[Work order] Quote the records that follow in full, leaving the pictures out.

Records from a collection

= = = = = = =

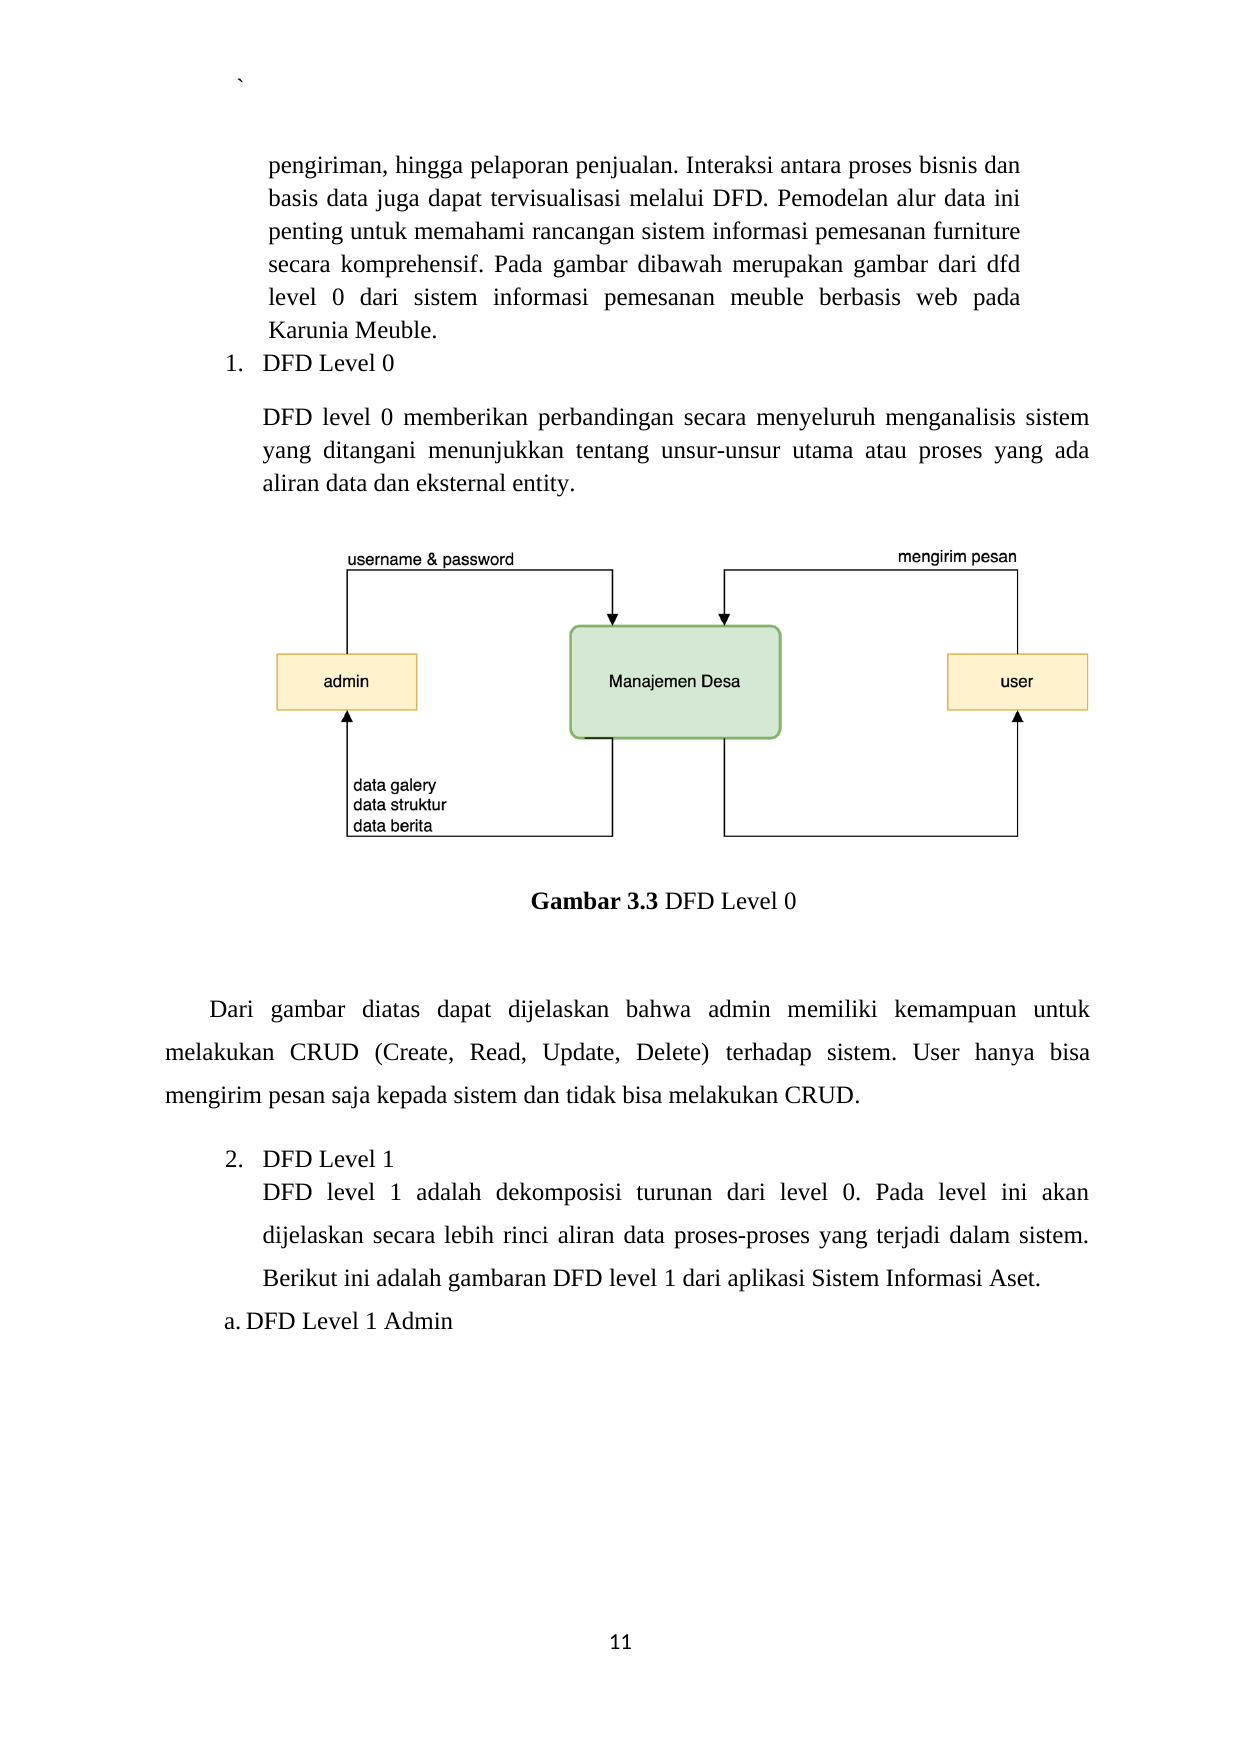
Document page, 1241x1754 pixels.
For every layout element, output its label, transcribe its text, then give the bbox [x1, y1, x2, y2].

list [268, 150, 1021, 344]
list DFD Level 1 Admin [224, 1306, 1021, 1335]
list DFD level 1 adalah dekomposisi turunan dari level 0. Pada level ini akan dijelaskan secara lebih rinci aliran data proses-proses yang terjadi dalam sistem. Berikut ini adalah gambaran DFD level 1 dari aplikasi Sistem Informasi Aset. [262, 1177, 1090, 1292]
list DFD Level 0 [225, 348, 1021, 377]
text DFD level 0 memberikan perbandingan secara menyeluruh menganalisis sistem yang ditangani menunjukkan tentang unsur-unsur utama atau proses yang ada aliran data dan eksternal entity. [262, 402, 1090, 497]
picture [262, 521, 1102, 862]
text Dari gambar diatas dapat dijelaskan bahwa admin memiliki kemampuan untuk melakukan CRUD (Create, Read, Update, Delete) terhadap sistem. User hanya bisa mengirim pesan saja kepada sistem dan tidak bisa melakukan CRUD. [165, 994, 1090, 1109]
list DFD Level 1 [225, 1144, 1021, 1173]
list Gambar 3.3 DFD Level 0 [306, 886, 1021, 915]
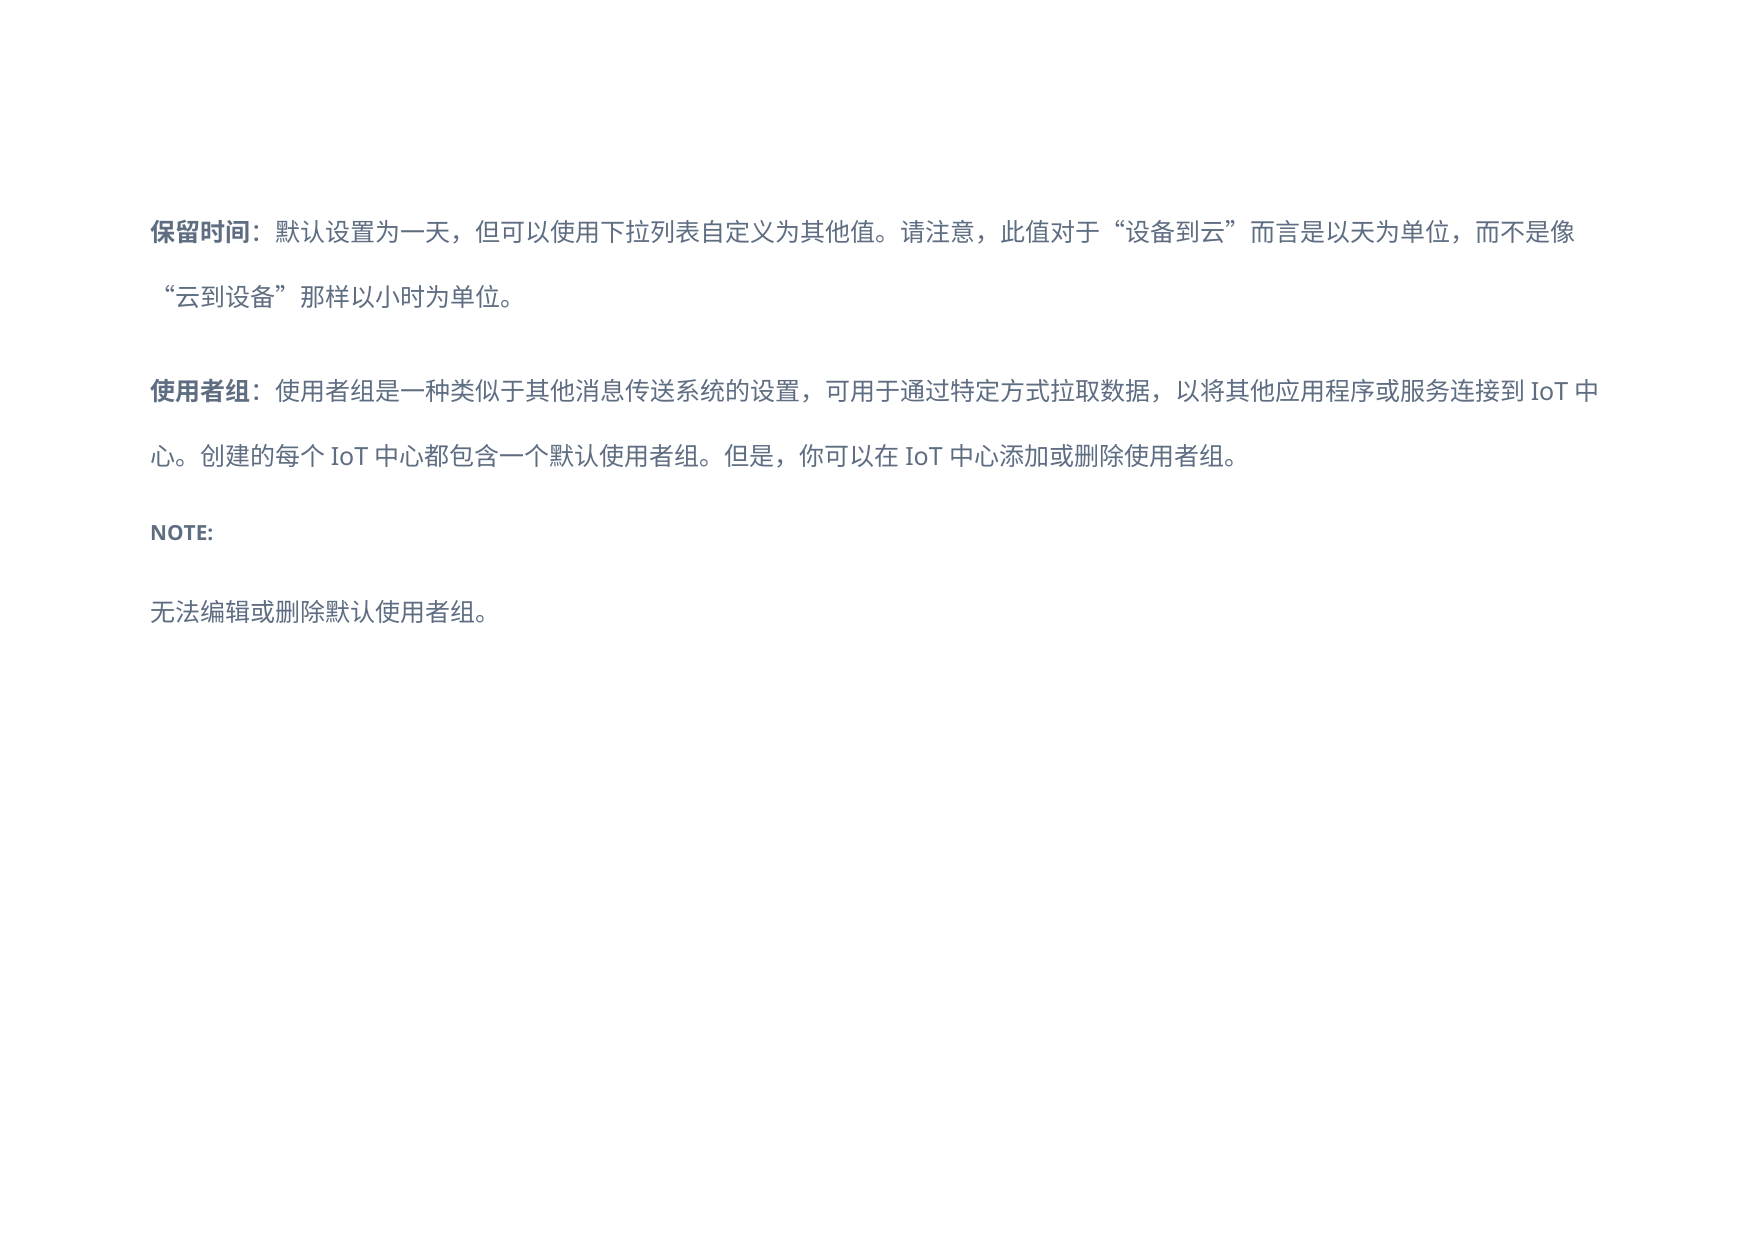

= = = = = = =

[Solution for this task]
Document page, 1241x1754 pixels.
For every layout element, output its label, transcribe its text, then give the bbox [x1, y1, x2, y2].

list [268, 150, 1021, 344]
list DFD Level 1 Admin [224, 1306, 1021, 1335]
list DFD level 1 adalah dekomposisi turunan dari level 0. Pada level ini akan dijelaskan secara lebih rinci aliran data proses-proses yang terjadi dalam sistem. Berikut ini adalah gambaran DFD level 1 dari aplikasi Sistem Informasi Aset. [262, 1177, 1090, 1292]
list DFD Level 0 [225, 348, 1021, 377]
text DFD level 0 memberikan perbandingan secara menyeluruh menganalisis sistem yang ditangani menunjukkan tentang unsur-unsur utama atau proses yang ada aliran data dan eksternal entity. [262, 402, 1090, 497]
picture [262, 521, 1102, 862]
text Dari gambar diatas dapat dijelaskan bahwa admin memiliki kemampuan untuk melakukan CRUD (Create, Read, Update, Delete) terhadap sistem. User hanya bisa mengirim pesan saja kepada sistem dan tidak bisa melakukan CRUD. [165, 994, 1090, 1109]
list DFD Level 1 [225, 1144, 1021, 1173]
list Gambar 3.3 DFD Level 0 [306, 886, 1021, 915]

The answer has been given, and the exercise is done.